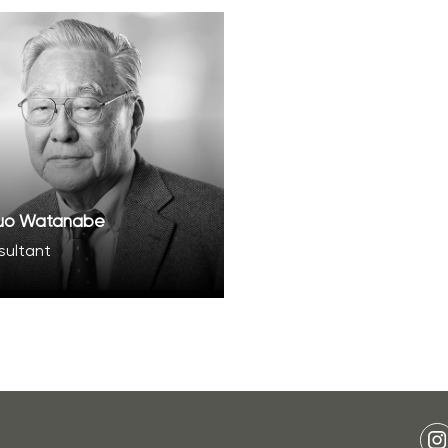
uo Watanabe
sultant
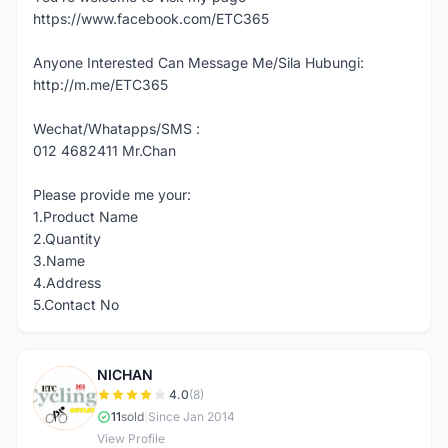
https://www.facebook.com/ETC365
Anyone Interested Can Message Me/Sila Hubungi:
http://m.me/ETC365
Wechat/Whatapps/SMS :
012 4682411 Mr.Chan
Please provide me your:
1.Product Name
2.Quantity
3.Name
4.Address
5.Contact No
NICHAN
N
4.0
(8)
11
sold
|
Since Jan 2014
View Profile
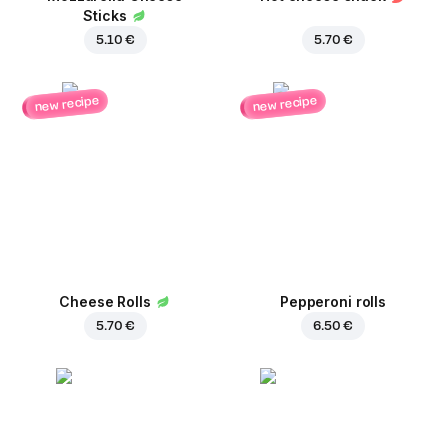
Sticks
5.10 €
5.70 €
new recipe
new recipe
Cheese Rolls
Pepperoni rolls
5.70 €
6.50 €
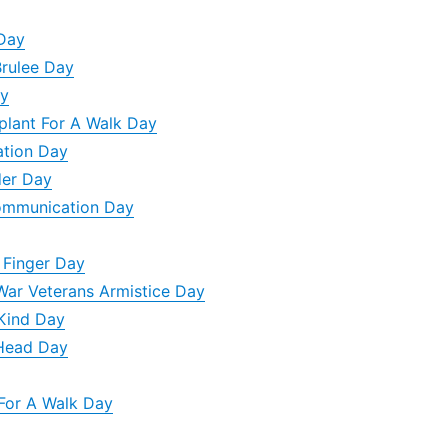
 Day
Brulee Day
ay
plant For A Walk Day
ation Day
der Day
Communication Day
 Finger Day
War Veterans Armistice Day
 Kind Day
 Head Day
For A Walk Day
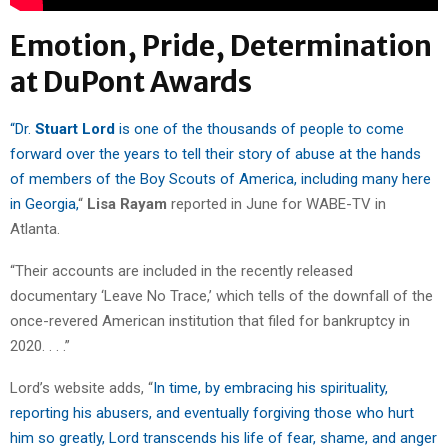
Emotion, Pride, Determination
at DuPont Awards
“Dr.
Stuart Lord
is one of the thousands of people to come
forward over the years to tell their story of abuse at the hands
of members of the Boy Scouts of America, including many here
in Georgia,
“
Lisa Rayam
reported in June for WABE-TV in
Atlanta.
“Their accounts are included in the recently released
documentary ‘Leave No Trace,’ which tells of the downfall of the
once-revered American institution that filed for bankruptcy in
2020. . . .”
Lord’s website adds, “
In time, by embracing his spirituality,
reporting his abusers, and eventually forgiving those who hurt
him so greatly, Lord transcends his life of fear, shame, and anger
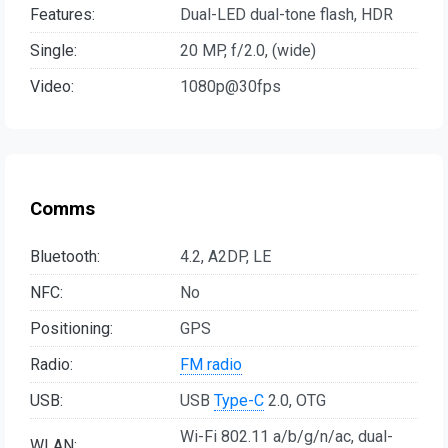
Features:
Dual-LED dual-tone flash, HDR
Single:
20 MP, f/2.0, (wide)
Video:
1080p@30fps
Comms
Bluetooth:
4.2, A2DP, LE
NFC:
No
Positioning:
GPS
Radio:
FM radio
USB:
USB
Type-C
2.0, OTG
Wi-Fi 802.11 a/b/g/n/ac, dual-
WLAN:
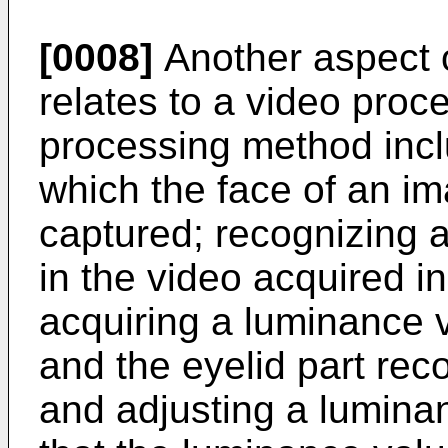
[0008]
Another aspect 
relates to a video pro
processing method incl
which the face of an im
captured; recognizing an
in the video acquired in
acquiring a luminance va
and the eyelid part rec
and adjusting a lumina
========
■ EXERCISE DIRECTIONS ■
Write the material out again exactly as it appears, dropping the pictures.

■ TASK ANSWER ■
uo Watanabe
sultant
https://www.facebook.com/ETC365
Anyone Interested Can Message Me/Sila Hubungi:
http://m.me/ETC365
Wechat/Whatapps/SMS :
012 4682411 Mr.Chan
Please provide me your:
1.Product Name
2.Quantity
3.Name
4.Address
5.Contact No
NICHAN
N
4.0
(8)
11
sold
|
Since Jan 2014
View Profile
Sticks
5.10 €
5.70 €
new recipe
new recipe
Cheese Rolls
Pepperoni rolls
5.70 €
6.50 €
 Day
Brulee Day
ay
plant For A Walk Day
ation Day
der Day
Communication Day
 Finger Day
War Veterans Armistice Day
 Kind Day
 Head Day
For A Walk Day
Emotion, Pride, Determination
at DuPont Awards
“Dr.
Stuart Lord
is one of the thousands of people to come
forward over the years to tell their story of abuse at the hands
of members of the Boy Scouts of America, including many here
in Georgia,
“
Lisa Rayam
reported in June for WABE-TV in
Atlanta.
“Their accounts are included in the recently released
documentary ‘Leave No Trace,’ which tells of the downfall of the
once-revered American institution that filed for bankruptcy in
2020. . . .”
Lord’s website adds, “
In time, by embracing his spirituality,
reporting his abusers, and eventually forgiving those who hurt
him so greatly, Lord transcends his life of fear, shame, and anger
Features:
Dual-LED dual-tone flash, HDR
Single:
20 MP, f/2.0, (wide)
Video:
1080p@30fps
Comms
Bluetooth:
4.2, A2DP, LE
NFC:
No
Positioning:
GPS
Radio:
FM radio
USB:
USB
Type-C
2.0, OTG
Wi-Fi 802.11 a/b/g/n/ac, dual-
WLAN:
[0008]
Another aspect 
relates to a video pro
processing method incl
which the face of an im
captured; recognizing an
in the video acquired in
acquiring a luminance va
and the eyelid part rec
and adjusting a lumina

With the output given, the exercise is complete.